CHAPTER V.

AN UNSELFISH FATHER.

The city of Daneford, on the river Weeslade, is about eighteen miles from the small watering-town, Seacliff, which stands in a little bay at the mouth of the river. Between Daneford and Seacliff the width of the river varies, but is never less than a mile.

At a distance of less than four miles from the city the river widens considerably into a loop, and in the loop is the island of Warfinger. The island, which rarely is called by its particular name, but is spoken of as "The Island," measures a mile long by half a mile broad. It rises gradually from the shores to the centre, and on the highest point of it stands Island Castle, the seat of the Midharsts for generations. In the neighbourhood the title of Island Castle is cut down also, and no one at all familiar with the locality ever calls it anything but "The Castle."

In the early part of the year 1866 the tenant for life of Island Castle was old Sir Alexander Midharst, a widower, who lived in the Castle in great retirement and the meanest economy. His wife had then been dead twenty years. She had died in giving birth to her only child, Maud, now rapidly approaching her majority; a girl of such gentle beauty and simple childlike manners that all who met her spoke of her beauty and her grace with tender respect and ready enthusiasm.

Maud Midharst did not need any adventitious aid to make her beauty apparent and her presence acceptable, but her delicate complexion, her dark sweet eyes, her pleasant smile, all came out in strong contrast with her surroundings at the Castle.

In the building everything, including the structure itself, seemed hastening to decay. The walls, the floor, the furniture, the servants, the master, all were old. She formed the one exception to the general appearance of approaching dissolution. The outer walls of the pile were seamed and lined, the water had eaten into the stone, the frost had cracked the mortar, and unsightly yellow stains lay upon the masonry, like long skeleton fingers pointing to the earth into which the walls were hastening.

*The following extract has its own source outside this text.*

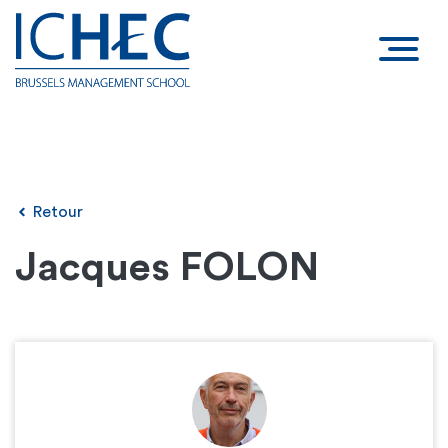
Retour
Jacques FOLON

When castles were places of defence as well as of residence, Island Castle was well known. It had stood two sieges, and had been a famous place of meeting among the Jacobites. Its insular position, the wide prospect it commanded, the fact that it could not be invested on all sides at once except by a whole army, the facilities it afforded to approach and flight of friends, and the difficulty, amounting almost to an impossibility, of reaching it by surprise except under the favour of night or a fog, all added together made it a place of great importance once upon a time.

The Castle had not always been in the Midharst family. It had come to them early in the eighteenth century, upon the failure in heirs male of the great Fleurey family, by which failure the historic earldom of Stancroft was lost to the blood for ever. The Midharsts had some of the female Fleurey blood in their veins, but it was of distant origin; and title to the fine castle and property was declared to Sir John Midharst, the first of his name who laid claim to it, only after long and expensive litigation and much scandal.

Up to that time the Midharsts had been poor baronets. The property accompanying the Island in the year 1866 brought in a rental of more than twenty-two thousand pounds a year.